* _EXERCISE REQUIREMENTS_
a: Answer these from the excerpt on the Suffering Servant:
(i) In what year did Bernhard Duhm publish his commentary on Isaiah?
(ii) Which verse of Isaiah is given for the phrase "the fury of the oppressors"?
(iii) Whose disciple is the servant said to be?
b: Return everything from "Schwager on the" down to "it exists today." in the excerpt on the Suffering Servant.

* _GIVEN PASSAGE_
>> BEGIN

Schwager on the Suffering Servant

An Excerpt from Raymund Schwager’s Must There Be Scapegoats? Violence and Redemption in the Bible, trans. by Maria L. Assad (San Francisco: Harper & Row, 1987), pages 126-135.


8. THE SUFFERING SERVANT

We do not need to get involved here in the many historic-critical problems raised by Isaiah 40-55. Since Bernhard Duhm in his commentary on Isaiah (1892) separated the passages (42:1-9; 49:1-6; 50:4-9; 52:13-53:12) from their older context and assigned them — as songs describing the fate of an unknown Torah teacher — to a more recent period, the discussion has continued as to whether these songs originate from the same author as do the other parts of this text. But we can bypass this unsolved (and unsolvable) question, because our investigation concentrates on the interpretation of the text as it exists today.

In addition there has been virtually endless discussion as to whether “servant of Yahweh” meant Israel, or a single individual. We can leave this question aside also. The fact that the lengthy dispute has not led to a clear result should indicate that the text itself is not clear. Should this be so, it would perfectly fit the results obtained so far in our investigation. We were able to establish that it is structurally the same statement whether one says that many hostile nations unite against Israel or says that many godless evildoers surround the one just individual. Our interpretation remains open to both possibilities.

The text of Second Isaiah often speaks of conflicts, of opponents, even of “the fury of the oppressors” (51:13). In this respect these songs contribute nothing new to the other prophetic texts and the psalms. New, however, is the attitude of the oppressed individual, the servant of Yahweh. He says of himself:

Morning by morning he wakens, he wakens my ear
to hear as those who are taught.
The Lord GOD has opened my ear,
and I was not rebellious,
I turned not backward.
I gave my back to the smiters,
and my cheeks to those who pulled out the beard;
I hid not my face from shame and spitting.
For the Lord God helps me. (Isa 50:4-7)

On the one hand, this important text touches on themes we have already discussed. On the other, it adds a new and decisive element. The servant is instructed by God himself, as was promised in Jeremiah. He is not the disciple of some human master, but the disciple of God. Mimesis has therefore no mastery over him anymore. Accordingly, in the text of Deutero-Isaiah there is no where a prayer for revenge on one’s enemies as in Jeremiah (1) or in many psalms. (2)

God deals with his disciple through the word. Every morning he awakens him and opens his ear. How powerful this word is, is summarily indicated in the epilogue to the text of Deutero-Isaiah. God himself speaks:

“For as the heavens are higher than the earth,
so are my ways higher than your ways
and my thoughts than your thoughts.
For as the rain and the snow come down from heaven,
and return not thither but water the earth,
making it bring forth and sprout,
giving seed to the sower and bread to the eater,
so shall my word be that goes forth from my mouth;
it shall not return to me empty,
but it shall accomplish that which I purpose,
and prosper in the thing for which I sent it.” (Isa 55:9-11)

>> END

* _Dataset items_
>> BEGIN

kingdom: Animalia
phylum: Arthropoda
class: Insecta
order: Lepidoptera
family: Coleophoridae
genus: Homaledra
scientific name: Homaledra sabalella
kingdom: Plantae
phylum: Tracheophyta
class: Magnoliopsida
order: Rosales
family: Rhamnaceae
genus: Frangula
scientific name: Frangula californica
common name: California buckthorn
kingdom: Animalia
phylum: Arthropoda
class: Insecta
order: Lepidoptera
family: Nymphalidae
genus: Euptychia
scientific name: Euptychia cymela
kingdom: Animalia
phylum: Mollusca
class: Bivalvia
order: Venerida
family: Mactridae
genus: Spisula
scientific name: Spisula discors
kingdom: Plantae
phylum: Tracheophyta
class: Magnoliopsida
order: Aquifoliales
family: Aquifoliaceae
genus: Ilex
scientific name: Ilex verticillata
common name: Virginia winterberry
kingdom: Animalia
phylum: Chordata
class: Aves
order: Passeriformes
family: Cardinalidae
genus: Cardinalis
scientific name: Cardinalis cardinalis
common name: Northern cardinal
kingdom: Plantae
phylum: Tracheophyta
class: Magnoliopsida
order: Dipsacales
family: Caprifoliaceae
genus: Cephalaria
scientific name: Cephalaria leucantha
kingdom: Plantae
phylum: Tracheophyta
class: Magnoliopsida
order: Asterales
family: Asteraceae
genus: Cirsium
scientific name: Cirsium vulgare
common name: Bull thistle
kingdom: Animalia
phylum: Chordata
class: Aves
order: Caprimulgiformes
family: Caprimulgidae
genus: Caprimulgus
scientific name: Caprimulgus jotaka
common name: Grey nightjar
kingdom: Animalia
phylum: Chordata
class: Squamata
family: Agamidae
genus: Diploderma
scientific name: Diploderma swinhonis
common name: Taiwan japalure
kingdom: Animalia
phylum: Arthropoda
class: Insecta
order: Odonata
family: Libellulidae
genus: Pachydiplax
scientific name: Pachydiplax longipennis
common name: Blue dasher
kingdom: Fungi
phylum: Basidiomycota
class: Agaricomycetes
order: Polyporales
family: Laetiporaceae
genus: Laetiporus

>> END

* _EXPECTED RESULTS_
a:
(i) 1892
(ii) Isaiah 51:13
(iii) God's disciple, not the disciple of some human master

b:
Schwager on the Suffering Servant

An Excerpt from Raymund Schwager’s Must There Be Scapegoats? Violence and Redemption in the Bible, trans. by Maria L. Assad (San Francisco: Harper & Row, 1987), pages 126-135.


8. THE SUFFERING SERVANT

We do not need to get involved here in the many historic-critical problems raised by Isaiah 40-55. Since Bernhard Duhm in his commentary on Isaiah (1892) separated the passages (42:1-9; 49:1-6; 50:4-9; 52:13-53:12) from their older context and assigned them — as songs describing the fate of an unknown Torah teacher — to a more recent period, the discussion has continued as to whether these songs originate from the same author as do the other parts of this text. But we can bypass this unsolved (and unsolvable) question, because our investigation concentrates on the interpretation of the text as it exists today.